What made everyone in the street cringe, however, was the occasional burst from a Macedonian sniper. The bullets from his long-barrelled rifle made a loud ripping sound and came uncomfortably close. Risking a quick look around the corner, I saw the sniper on top of an apartment building, running from one position to another.
In a basement near by, 50 women and children have been sheltering every night since the fighting around Tetovo began more than 10 days ago. With daylight most were able to return to their homes, but it was too dangerous for Nexhibe Ademi, 32, and Gezime Islami, 43, both wearing traditional headscarves, who were helping to look after about 10 of the youngest children.
Ms Ademi said: "When the shooting first started we told them it was just a big wedding party, but after a week they began saying 'This party's taking an awfully long time'. Some of them are starting to get traumatised."
Like nearly every other Albanian in Tetovo, however, they insisted on their rights.
"We don't want war, but we support the boys up the hill," said Ms Islami. "Without this, our children will have no right to go to school or earn a living in Macedonia."
As they spoke the Macedonian government was deploying more firepower than ever in its efforts to crush the insurgency.
Returning to central Tetovo to reach the old Macedonian quarter of Koltuk, we saw a helicopter gunship firing rockets at another hillside.
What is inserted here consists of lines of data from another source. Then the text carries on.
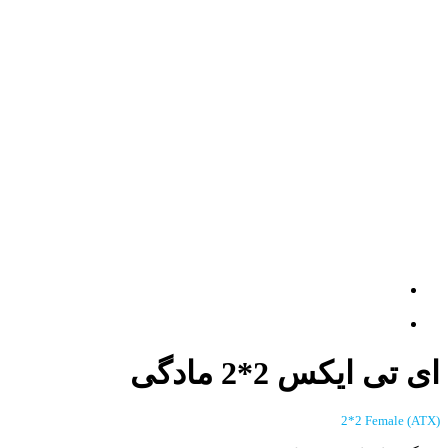
ای تی ایکس 2*2 مادگی
(ATX) 2*2 Female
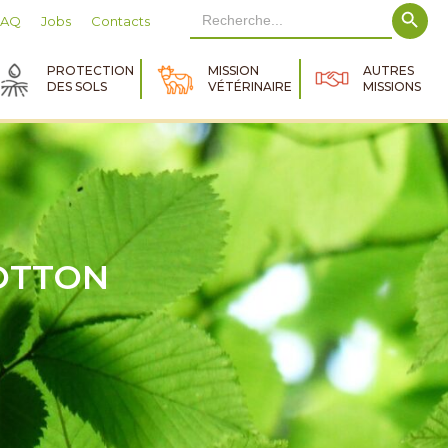
Search Button
Search
FAQ
Jobs
Contacts
for:
PROTECTION
MISSION
AUTRES
DES SOLS
VÉTÉRINAIRE
MISSIONS
OTTON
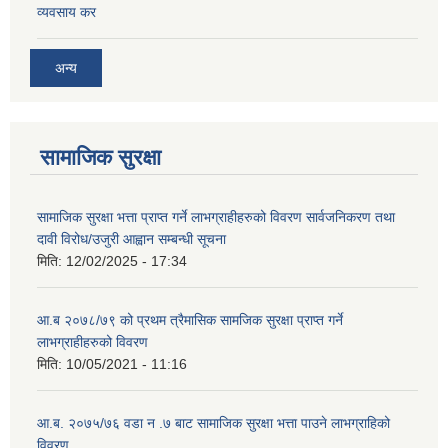
व्यवसाय कर
अन्य
सामाजिक सुरक्षा
सामाजिक सुरक्षा भत्ता प्राप्त गर्ने लाभग्राहीहरुको विवरण सार्वजनिकरण तथा
दावी विरोध/उजुरी आह्वान सम्बन्धी सूचना
मिति:
12/02/2025 - 17:34
आ.ब २०७८/७९ को प्रथम त्रैमासिक सामजिक सुरक्षा प्राप्त गर्ने
लाभग्राहीहरुको विवरण
मिति:
10/05/2021 - 11:16
आ.ब. २०७५/७६ वडा न .७ बाट सामाजिक सुरक्षा भत्ता पाउने लाभग्राहिको
विवरण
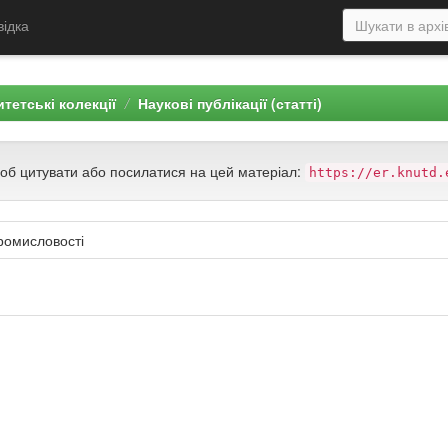
відка
тетські колекції
Наукові публікації (статті)
щоб цитувати або посилатися на цей матеріал:
https://er.knutd.
промисловості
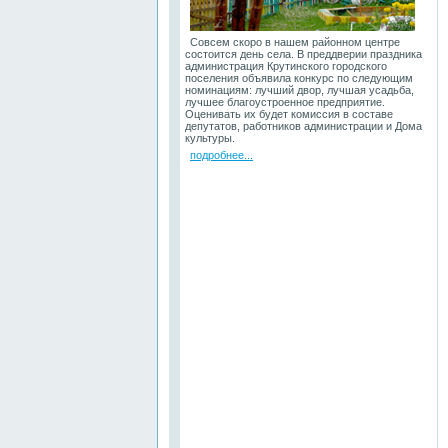
Совсем скоро в нашем районном центре
состоится день села. В преддверии праздника
администрация Крутинского городского
поселения объявила конкурс по следующим
номинациям: лучший двор, лучшая усадьба,
лучшее благоустроенное предприятие.
Оценивать их будет комиссия в составе
депутатов, работников администрации и Дома
культуры.
подробнее...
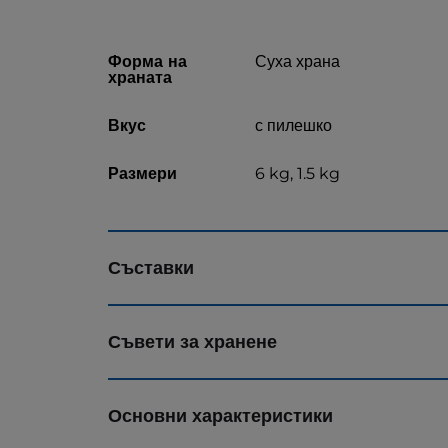
Форма на
Суха храна
храната
Вкус
с пилешко
Размери
6 kg, 1.5 kg
Съставки
Съвети за хранене
Основни характеристики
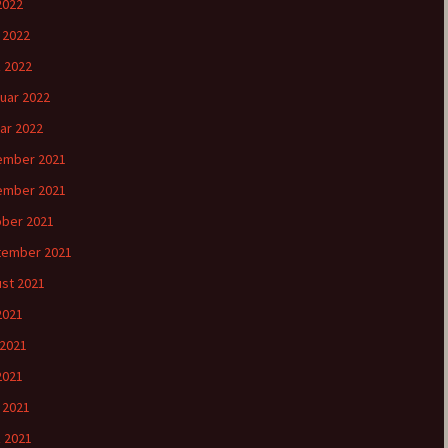
2022
l 2022
 2022
uar 2022
ar 2022
ember 2021
ember 2021
ber 2021
tember 2021
st 2021
 2021
 2021
2021
l 2021
 2021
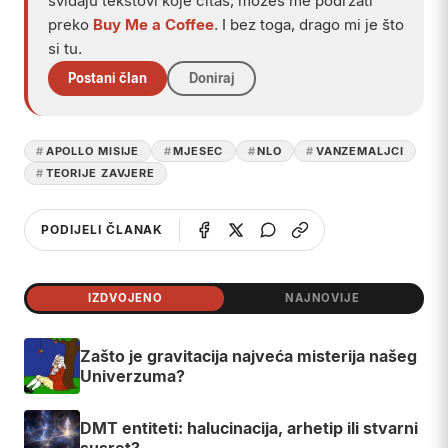
kilometara od lunarne površine, na drugoj strani
planete koju su astronauti Apolla gledali kako se,
mala i plava, okreće ispod njih.
Play
Video koji je 2007. godine pokrenuo urbanu legendu o
tajnoj misiji Apollo 20 — snimak navodnog vanzemaljskog
tijela pronađenog unutar olupine drevnog broda na
Mjesecu, koje su autori priče prozvali Mona Lisa.
IZVORI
Fires were burning all along the range of hills which encircles the town, some of them in areas which had remained untouched until yesterday, such as the village of Gajre, only a mile or two from Tetovo but several hundred feet higher.
Koltuk lies at the base of the steepest hill overlooking Tetovo, topped by an old Turkish fort which has been pounded ceaselessly since it was seized by the rebel National Liberation Army. "It's a great victory," said a Macedonian man standing at the door of his home. "They've driven them back to Kosovo. For 10 days we couldn't get out of our houses because of them."
But he was the only person we encountered on the steep climb through cobbled lanes of half-timbered houses to Gotse Delchev Street, named after a Slavonic hero. Miroslav Simovski, a student aged 20, explained why. "There's still a sniper up there taking pot-shots at people," he said.
The police had put a barrier across the street warning people to go no further. Underlining the danger, there was a trail of blood from the house across the road, where two mortar bombs wounded four people on Saturday.
Although the assault had visibly lifted the mood of Miroslav and his friends, he was less triumphalist than his neighbour. "If they can push the terrorists out, I believe things can return to normal within months," he said.
"Tetovo was peaceful before, and we got on well withthe Albanians."
But, added Miroslav: "It isn't over yet." The words were no sooner out of his mouth than there was another huge explosion high above.